### Selected text
=== Section Start ===
In his desire to specify the content 'related' by the composer, the author invokes two sources from the period. The first comprises letters from 1839 written by Heinrich Probst, the Paris agent of Breitkopf & Hartel, to the firm's owner, in which he describes the Ballade as Chopin's 'Second Ballade' and as the 'Pilgrims Ballade', referring to Raimbaude's ballad from Meyerbeer's opera Robert le diable. The other is an article by Felicien Malleville, published on 9 September 1838 in La revue et gazette musicale, in which he calls this work a 'Polish Ballade'; it ensues from the text that this name should be comprehensible to both the composer and his milieu. On this basis, Bellman concludes that the work was received in this way by 'well-informed listeners' even prior to its publication. This is quite likely. The Polish exiles in France were in need of a prophet, of someone who would sing the Polish cause, who would tell of the fortunes of their country and of themselves. At the same time, Chopin is known to have shared the exiles' feelings, longed for his country and suffered greatly on account of his distance from his loved ones and his lack of hope for a return. Therefore, the interpretation of this work in national terms could have arisen within the Polish exile community (but it is unlikely to have come from the composer), and then spread more widely. That does not mean, however, that Chopin himself perceived this work in such a semantically unequivocal way. A composer's experiences and emotions, and the conditions in which he lived, are all reflected in a more or less processed way in his art, and Chopin's personal feelings connected with Poland were extremely important and are undoubtedly expressed in his works. But that does not yet prove that he wanted to 'tell' a specific story here. Of course, one cannot exclude the possibility that Chopin wished to 'tell' the story given by the author or one like it, but that can only be a hypothesis, which we are not able to prove.

It is interesting, as indeed the author notes, that in Poland this Ballade was not perceived in national terms; the Poles back home did not discern in it the martyrdom of the nation or the exiles' nostalgia or an analogy to the operas Bellman cites, although all the operas mentioned were performed at the Warsaw Opera and were well known, at least among the critics. So is this due to differing experiences or to the fact that the work is multivalent and can be subjected to various interpretations?
=== Section End ===
### Provided material
=== Section Start ===
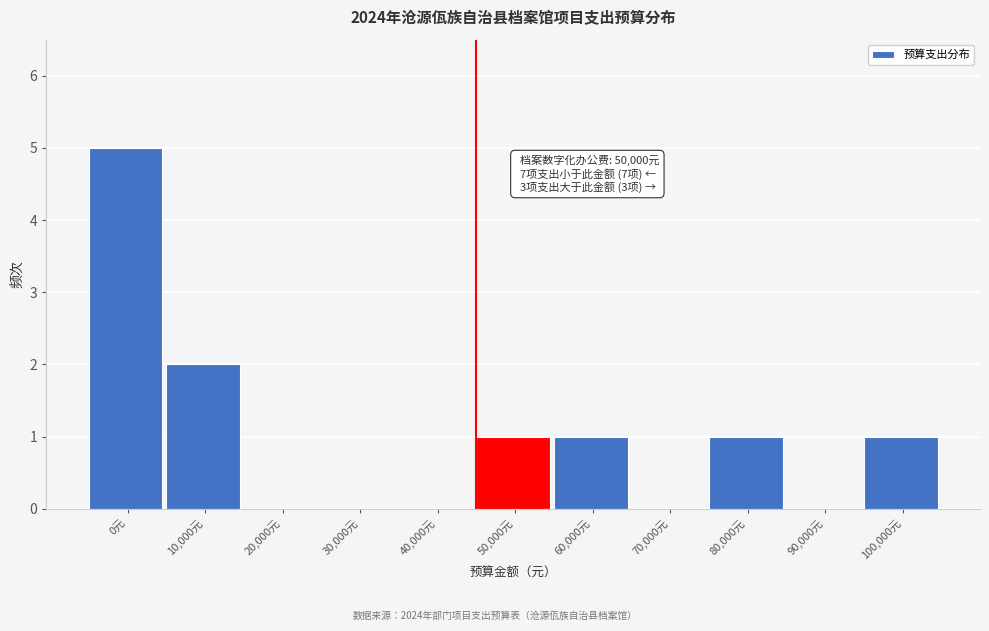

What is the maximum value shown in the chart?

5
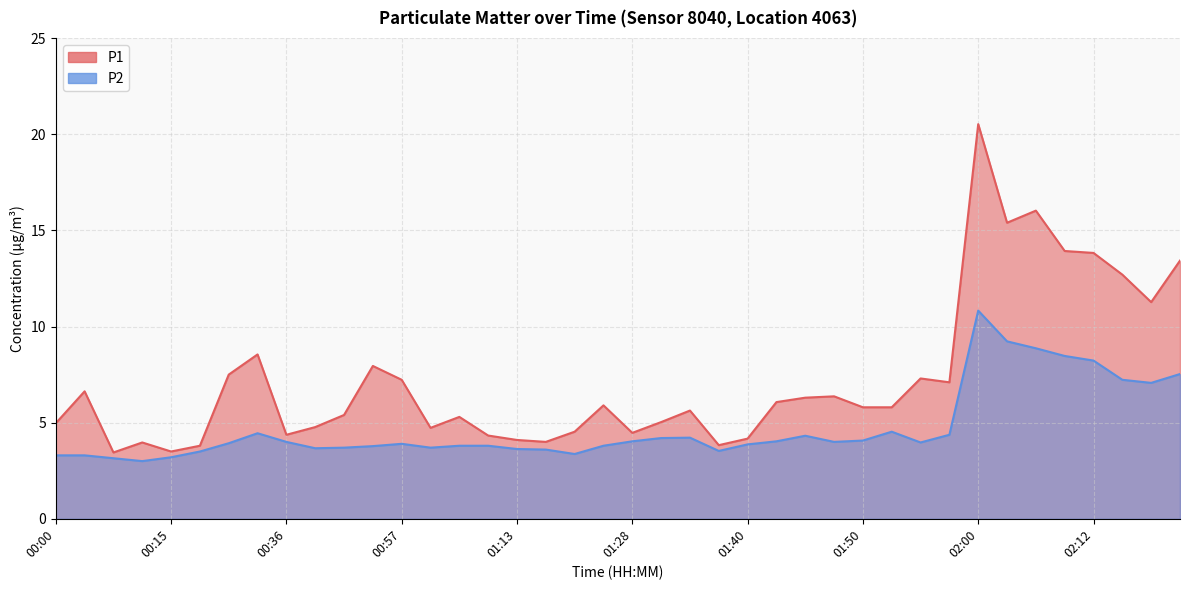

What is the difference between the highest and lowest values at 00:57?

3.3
=== Section End ===
=== Section Start ===
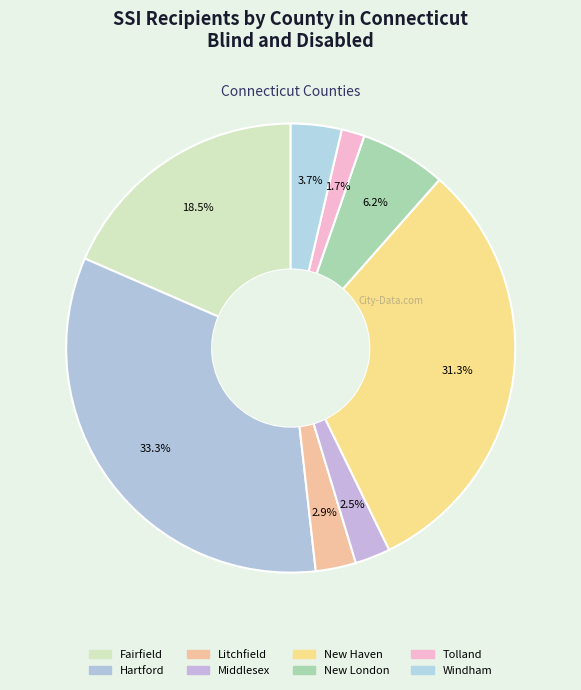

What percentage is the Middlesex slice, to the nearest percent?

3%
=== Section End ===
### Check your understanding
**A)** According to the passage on Chopin's Ballade, when and where did Felicien Malleville's article appear?
**B)** List every name the passage on Chopin's Ballade says the work was given in the two period sources.
**C)** Pick up the passage on Chopin's Ballade where it stops and keep writing it.

### Responses
**A)** On 9 September 1838, in La revue et gazette musicale.

**B)**
- 'Second Ballade'
- 'Pilgrims Ballade'
- 'Polish Ballade'

**C)**
Worth emphasizing is the faultless portrayal not just of the Polish community in Paris, but of Mickiewicz's works and their interpretation, as well as the brief outline of Polish history included in the work, illuminating the situation and aspirations of Poles at the time the Ballade was composed. Only few minor corrections are here necessary. When quoting a letter sent by Chopin to Auguste Franchomme, the author states that up to 1831 the Polish exiles were called 'northern Frenchmen' (p. 116). That is not true. This was a malicious epithet attached by Chopin to the violinist Antoni Katski, whom Chopin disliked and misprized, and who was not among the exiles following the November Rising. Elsewhere (p. 114), Bellmann states that Mickiewicz identified with the Poles when Lithuania came under Russian rule (nota bene, Mickiewicz was not yet born at that time), and that this identification increased after the fall of the November Rising in 1831. This is not true either. Mickiewicz was a Pole, who was born in Lithuania. And one final correction: in the wake of the Congress of Vienna, Poland was divided up between three partitioning powers, Russia, Prussia and Austria, and not between Russia and Prussia, as the author writes (p. 114).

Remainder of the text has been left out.